Rick Rashid from Microsoft Research talk @ U of T



I’m in the talk with Microsoft Research’s senior VP Rick Rashid and he’s talking about how he started his research career as a graduate student, then professor at Carnegie Mellon University, and then his stint at Microsoft Research. MSR’s mission statement is to expand the state of the art in each of the areas in which they do research, rapidly transfer innovative technologies into Microsoft products, and ensure that Microsoft products have a future. MSR is adapting the academic model, they are an open research environment and have strong ties to University Research. 25% of all PhD graduates will have worked at MSR at some time during their PhD. MSR has just announced a 6th lab in Cambridge, MA to be close to MIT which will open in July 2008. MSR has almost 1000 interns a year and many postdocs. The key mission is to move the state-of-the-art forward and measure themselves with publications, MSR has over 3700 peer-reviewed publications, 13% at 2001 CHI. MSR has prestigious senior researchers like Gordon Bell, creator of the VAX and Rick Rashid with work on the NUMA architecture.

The second part of the mission statement is to drive technologies into Microsoft products and Rick showed that with the Tablet PC which was invented in Cambridge, UK and the codecs for Microsoft Windows Media Player. What’s the value of MSR to Microsoft? MSR is a source of IP and new technologies and to act as an early warning system to Microsoft as to what technologies and areas to focus on. A basic research group allows a company to respond more rapidly to change and to solve hard technical problems which advances the company and makes it one step above the competitors. If you want to survive, you have to invest in the future. MSR is also delving into research areas that you wouldn’t think Microsoft would be in, like for example, computational biology.

Rick is now talking about what the future will look like in 10 years. Rick gave a slide about the "Wallet PC" vision in 1993 where now this has developed in Windows Mobile. So, what will the future to 2018 will look like? Microsoft Surface is a tabletop system where you can manipulate digital objects as physical objects, kind of similar to tabletop work from DGP at University of Toronto. A new large research project at MSR is the singularity research project for proving very large systems and doing a better job of specification for software. Now, the specifications are actionable and can be verified through proofs that will change the software development process. Another project which became an actual product is TerraServer which was one of the earliest terabyte servers on the web, and was the basis for Microsoft Virtual Earth, and was started by Jim Gray (who is missing since last year from on a sailing trip). This delves into data mining and web services area.

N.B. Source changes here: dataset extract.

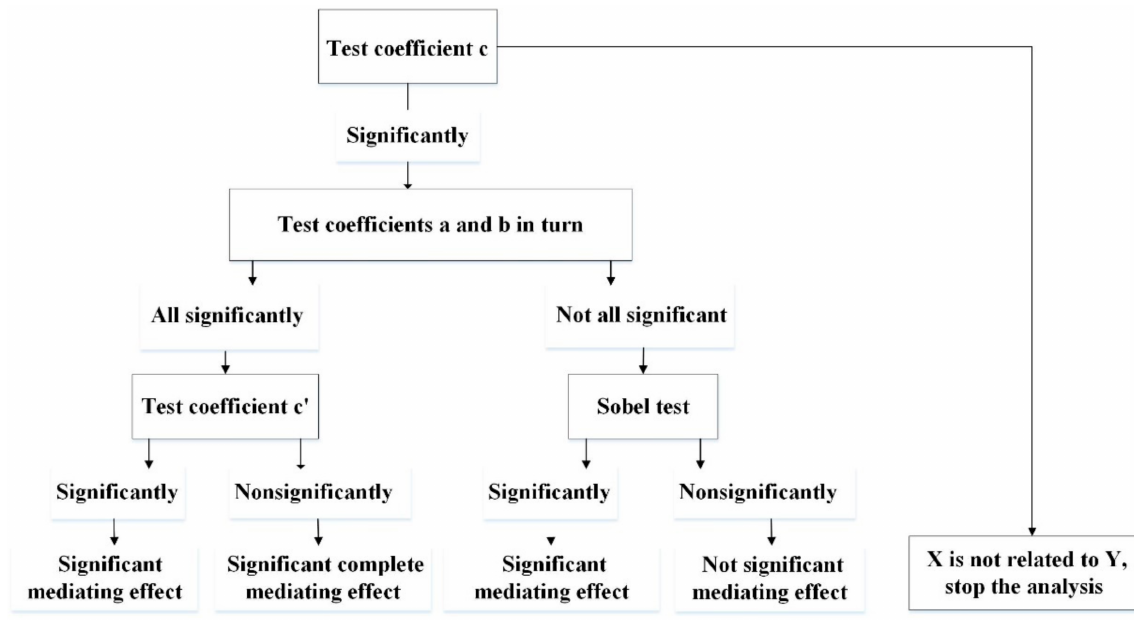
Figure 3. Mediating effect test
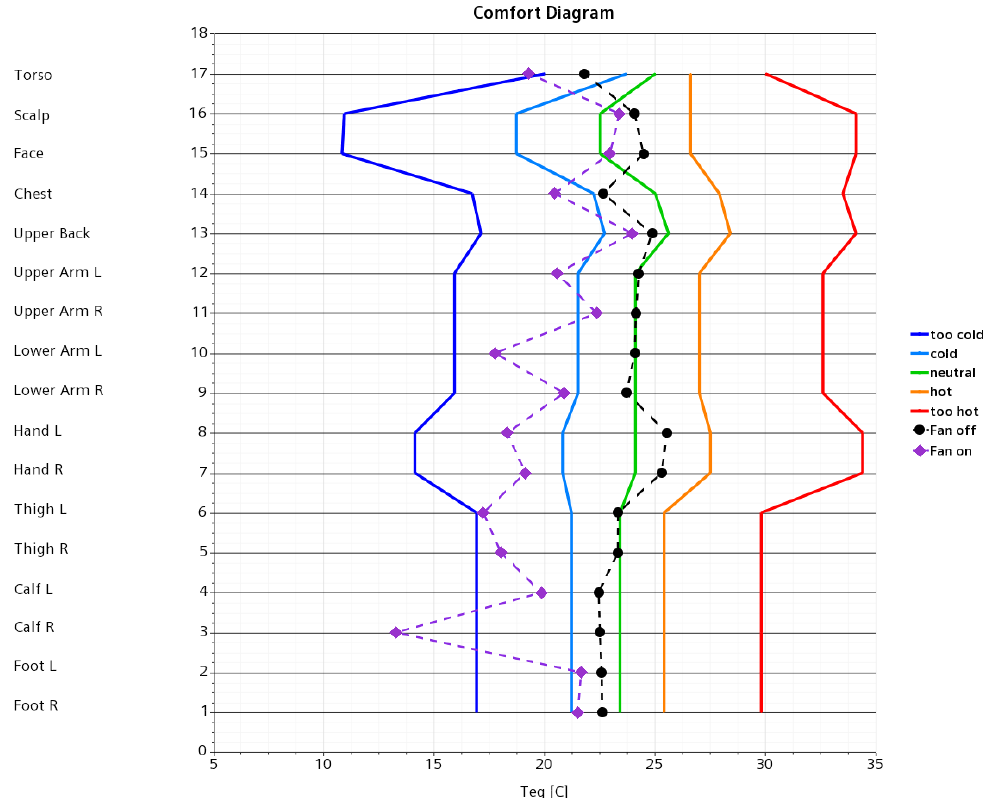
Figure 19. Comfort diagram with T eq values for the chamber with and without fan. Dashed lines for better visibility only. Fan off Fan on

One cool thing that Rick is showing is the WorldWide Telescope, which is like a space-version of Microsoft Virtual Earth but applied to space and the sky where you can navigate and also search. This is an example of galactic space storage. We are now entering into the age of human scale storage, where you could theoretically store all data, images, and video of your entire life. This is the premise of a MSR project with Gordon Bell called MyLifeBits. Another MSR project is the SenseCam which takes video of wherever you are while walking. A practical application of SenseCam to aid in memory loss where it would record images and video, and then the patient could review it to help remember. In an experiment comparing with a diary and no aid, the SenseCam device performed significantly better than the other methods where the ability to remember after 1 month was higher than with the other methods. Another research project is to manipulate images and improve on them (very relevant especially with wedding photos!), MSR have created technologies that allow you to remove certain objects and manipulate images using curves. One product that stitches a whole bunch of photos together to reconstruct a 3D virtual environment, called Microsoft PhotoSynth.

Another research area is streaming intelligence where we now are beginning to have sensors being deployed in the environment. Eric Horvitz is doing statistical analysis and modeling to do traffic prediction and modeling the user in order to predict better ways of driving through traffic.